In the future, how will our kids explain today's politics?
January 07, 2014 00:00 By Chularat Saengpassa The Natio
EACH YEAR, Thai kids can fully celebrate their childhood on only one day - the second Saturday of the year - which this year falls on January 11.
This year is special. Thanks to the prolonged anti-government protest, the Rajdamnoen rally site will become another entertainment venue for the children, aside from major venues in Bangkok – chiefly the Government House and the Parliament building.
Also, thanks to the prolonged protest, Thai kids are being given a new lesson in democracy.
At present, there are activities at schools for children of all ages, starting when they are in Prathom 1 (Grade 1). In the Office of Basic Education’s teacher manual, 14 activities are suggested to promote understanding in democracy at three levels – family, school and community – among children in Prathom 1-3 (Grade 1-3). More activities are suggested for children up to Matthayom 6 (Grade 12).
Activities for the young students include a session to train them how to solve conflict through listening and peaceful communications. Children will be trained to see the merits of rules and social norms. They are taking “leader” and “follower” roles and participating in activities in their communities. Overall, they are given civic education – to learn their basic rights and duties.
I recalled the day when we elected the class leader. It was chaotic, with kids raising their hands for several candidates. It took some time before we learnt that we could vote for only one candidate.
At the cafeteria, we queued up for food, to learn the meaning of “first-come, first-serve” regardless of student seniority.
A teacher of Social Studies for junior-secondary students in Pathum Thani said she had decided not to mention Thailand’s ongoing political conflict in class because she was not sure how students would interpret her words about it at home.
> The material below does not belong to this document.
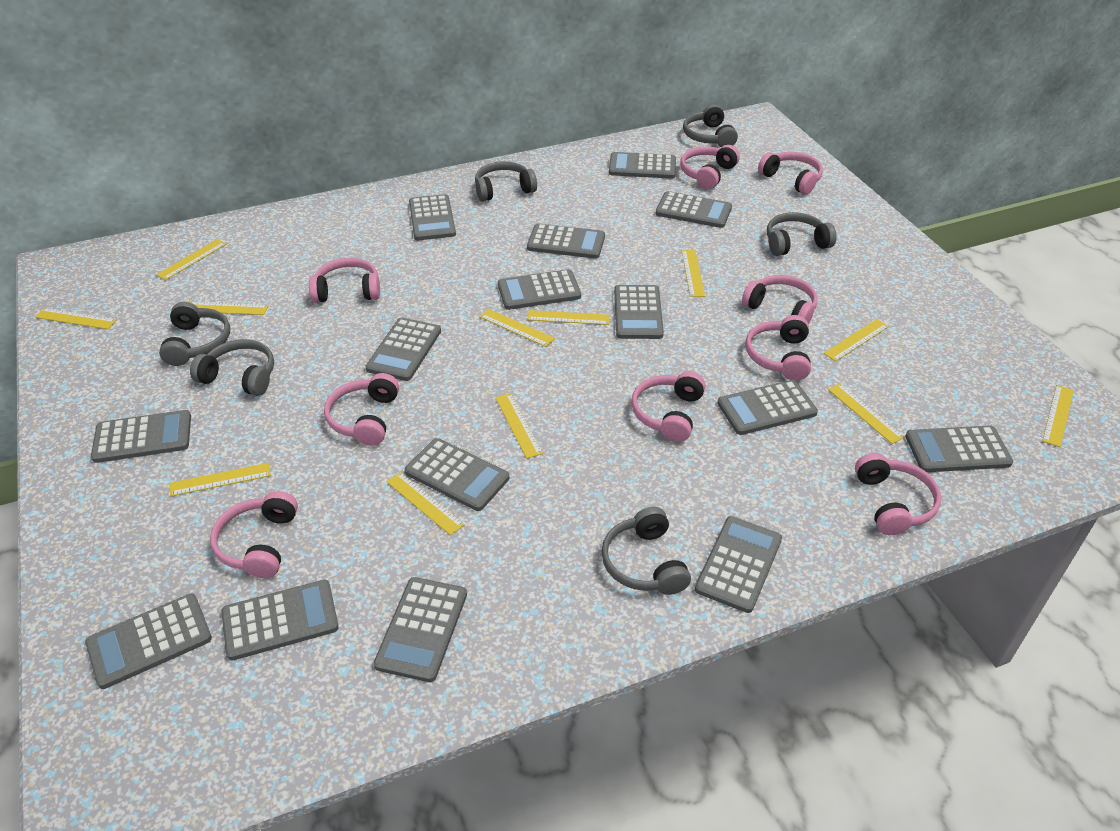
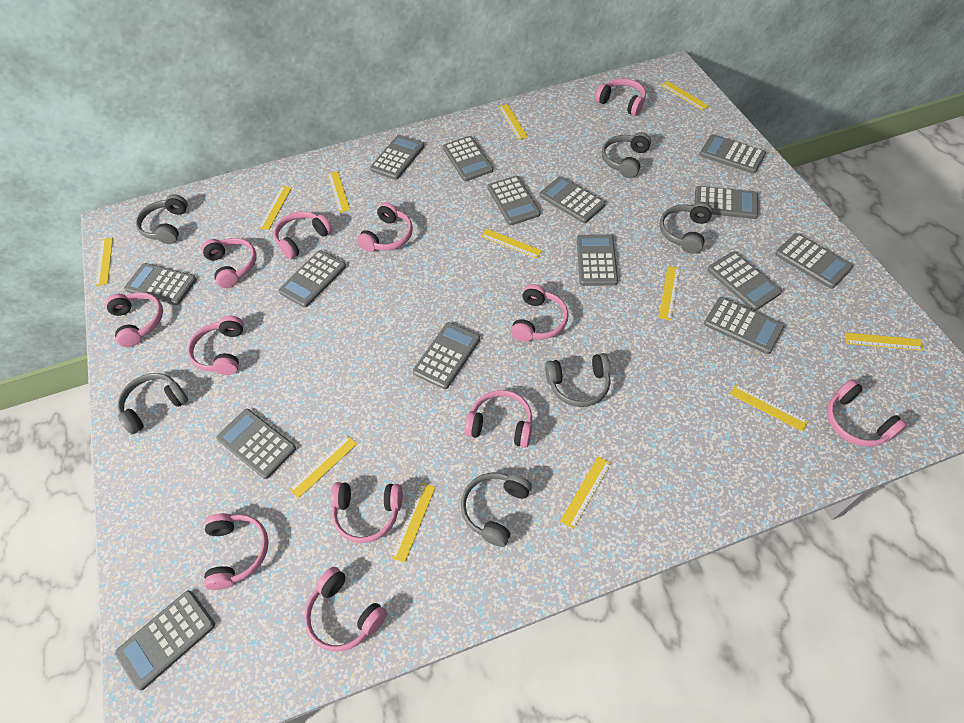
pink headphones: [210,491,298,578] [309,258,380,303] [324,373,399,446] [631,371,705,442] [680,145,740,189] [742,275,817,324] [745,315,811,381] [758,152,823,194] [855,453,941,535] = 9 -> [105,292,163,347] [188,316,244,375] [201,238,257,288] [204,513,269,590] [274,211,332,259] [304,567,387,651] [330,482,403,543] [357,202,413,252] [464,390,532,448] [511,284,568,342] [595,79,646,116] [827,379,907,447] = 12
She was worried that if the students referred to what she talked about in class to their parents, she and her school could get into trouble.
Despite well-designed courses, we as students learn there is no such thing as equality in Thai society. At school, particularly in the provinces, some students are not punished for breaking rules if their parents are the school’s main patrons or influential figures in the provinces.
At the family level most parents, lacking better ways and means to educate their children about what they should and should not do, stick to the “Because I say so!” phrase.
At the community level, seniority also rules. The leader’s voice is always the loudest. It is not surprising that when kids grow up, they yearn for financial and non-financial power so they can abuse others for their own benefit.
Pranee Muangnoi, a specialist in paediatrics at the Child and Adolescent Psychiatry unit in Bangkok Hospital, noted that children learn more from actions than preaching. In an interview in November, she expressed concern about children taken to the anti-government rally site by their parents.
She noted that though these children do not understand what people were saying, they could absorb the words and actions, particularly children aged below 12, whose emotional and thinking process is not fully developed.
The ongoing political protest also tests Thailand’s education system. At a Bangkok university, two law lecturers share different political views – raising the question of how students of both classes can be taught when it comes to the rule of law.
Children in one camp were told that to end the political conflict in a democratic way, their parents must cast their votes in the February 2 election. Those in the other camp were told the election is not the answer and an undemocratic method is necessary when there are too many corrupt politicians.
At school, would any teacher rip off students’ voting rights for the school’s student leader, when knowing that some candidates were buying votes? What they should have done was to ensure the candidates do not cheat.
In this world, despite different voting methods, most countries view elections as the most democratic way to gain legislative representatives. When they grow up, our children will need a strong knowledge base to answer their foreign friends’ questions.
The protest poses a big challenge to Thailand’s civic education and a bigger challenge for all children, who are our future.